Stop spending your whole time on flexibility and stretching and focus on your functional mobility, instead. Mobility refers to the amount of usable motion that one possesses across a particular joint. The more mobile a person is, the more they are able to maximize their movement potential safely, efficiently, and effectively. Try to develop the range of motion in your joints, including ankles, hips, shoulders, wrists and spine. A great system of mobility and joint control training, known as FRC (Functional Range Conditioning), based on scientific principals and research, is a great tool to achieve that. Visit to learn more.

9. Animal movements!

Incorporate some animal movements or primitive patters, such as crawling, in your training or as part of your warm ups.

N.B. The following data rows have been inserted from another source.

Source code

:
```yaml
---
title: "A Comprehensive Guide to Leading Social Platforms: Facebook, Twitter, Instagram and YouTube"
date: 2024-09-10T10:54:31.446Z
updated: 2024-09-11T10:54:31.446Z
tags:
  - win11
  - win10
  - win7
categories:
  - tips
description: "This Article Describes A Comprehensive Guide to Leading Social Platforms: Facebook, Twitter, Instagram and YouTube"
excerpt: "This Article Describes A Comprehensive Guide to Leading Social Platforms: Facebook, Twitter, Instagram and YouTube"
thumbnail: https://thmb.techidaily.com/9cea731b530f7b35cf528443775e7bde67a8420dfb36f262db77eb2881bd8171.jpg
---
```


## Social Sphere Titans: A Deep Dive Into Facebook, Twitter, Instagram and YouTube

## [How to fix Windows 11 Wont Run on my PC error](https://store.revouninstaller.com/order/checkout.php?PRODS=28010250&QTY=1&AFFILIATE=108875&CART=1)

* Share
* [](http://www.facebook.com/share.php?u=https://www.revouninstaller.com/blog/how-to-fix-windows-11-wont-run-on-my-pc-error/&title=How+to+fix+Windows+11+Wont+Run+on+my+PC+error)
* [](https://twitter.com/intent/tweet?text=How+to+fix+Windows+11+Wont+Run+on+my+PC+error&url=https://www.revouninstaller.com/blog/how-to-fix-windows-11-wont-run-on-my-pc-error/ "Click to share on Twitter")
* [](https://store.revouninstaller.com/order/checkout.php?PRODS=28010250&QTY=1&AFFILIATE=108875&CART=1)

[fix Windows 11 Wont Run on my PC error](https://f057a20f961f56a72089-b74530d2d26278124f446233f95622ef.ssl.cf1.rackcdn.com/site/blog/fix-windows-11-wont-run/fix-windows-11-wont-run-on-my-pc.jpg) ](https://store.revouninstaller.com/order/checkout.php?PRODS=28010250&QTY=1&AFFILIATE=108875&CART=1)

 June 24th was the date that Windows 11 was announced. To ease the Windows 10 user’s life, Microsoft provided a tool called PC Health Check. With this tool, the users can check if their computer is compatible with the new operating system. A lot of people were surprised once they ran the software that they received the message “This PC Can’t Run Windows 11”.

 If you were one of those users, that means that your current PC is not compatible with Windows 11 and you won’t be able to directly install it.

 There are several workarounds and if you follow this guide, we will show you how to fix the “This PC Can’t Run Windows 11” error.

It is a shame to lose the ability to do what your bodies were designed to do in the first place.

10. Variety!

I love adding variety to my training. I like to explore different exercises, through different range of motion, different reps and different equipment. That doesn’t mean that you should try every fancy exercise you can imagine. It means allowing your body to adopt to a different stimulus. For example, one day I will perform bilateral deadlifts, the other day I will perform single leg deadlifts. One day I will use a band, the other day switch to a kettlebell. Stick to the basis and try to improve your movement and training, always keeping those basics in mind!

11. Rest!

If you take your training seriously you should also take your recovery seriously! Some of our clients think that they are going fine by getting only 4-5 hours of sleep per night, but they don’t realize what zombies they are until they actually get enough restful shut-eye. You need 7 or 8 hours of sleep so that your body can recover and regenerate. Your age, what you do when you are awake, and your genes will determine exactly how much sleep you need. Read more about sleep and performance here

Daily advice: Never sacrifice form and technique for a heavy lift! If you want to stay pain free you should always move with intention!